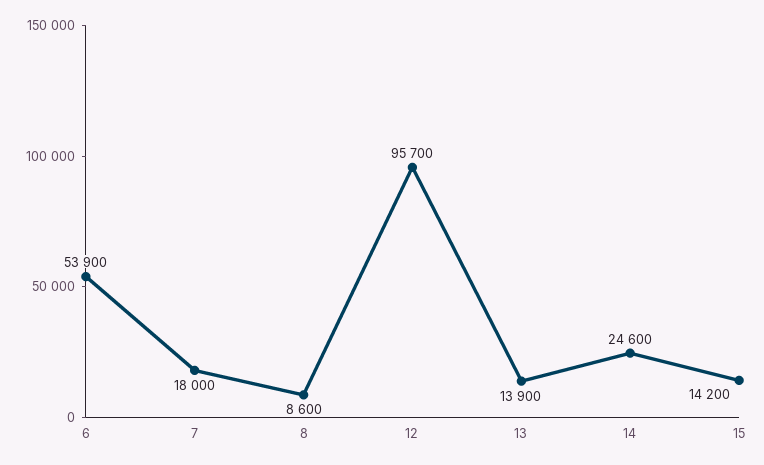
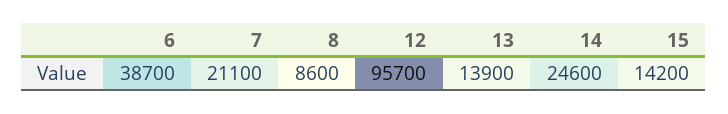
  {
-   "6": 53900,
+   "6": 38700,
-   "7": 18000,
+   "7": 21100,
    "8": 8600,
    "12": 95700,
    "13": 13900,
    "14": 24600,
    "15": 14200
  }

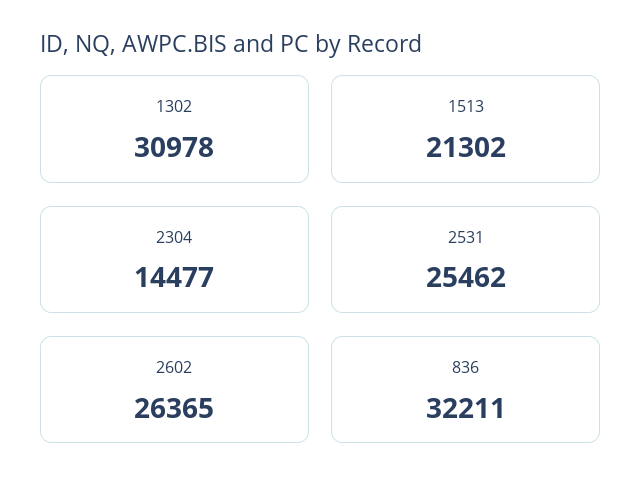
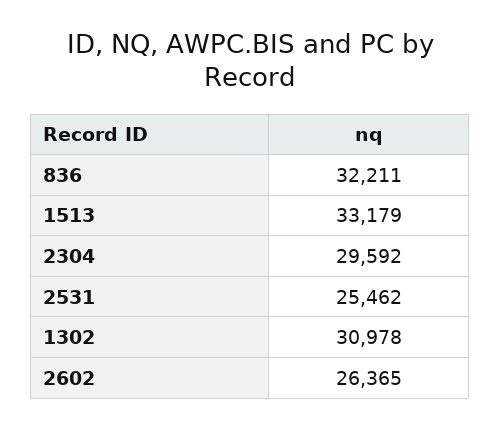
  {
    "1302": 30978,
-   "1513": 21302,
+   "1513": 33179,
-   "2304": 14477,
+   "2304": 29592,
    "2531": 25462,
    "2602": 26365,
    "836": 32211
  }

▸ **ABOUT THIS EXERCISE**
Without any of its images, the data above should be returned exactly.

▸ **SOLUTION**
  {
-   "6": 53900,
+   "6": 38700,
-   "7": 18000,
+   "7": 21100,
    "8": 8600,
    "12": 95700,
    "13": 13900,
    "14": 24600,
    "15": 14200
  }

  {
    "1302": 30978,
-   "1513": 21302,
+   "1513": 33179,
-   "2304": 14477,
+   "2304": 29592,
    "2531": 25462,
    "2602": 26365,
    "836": 32211
  }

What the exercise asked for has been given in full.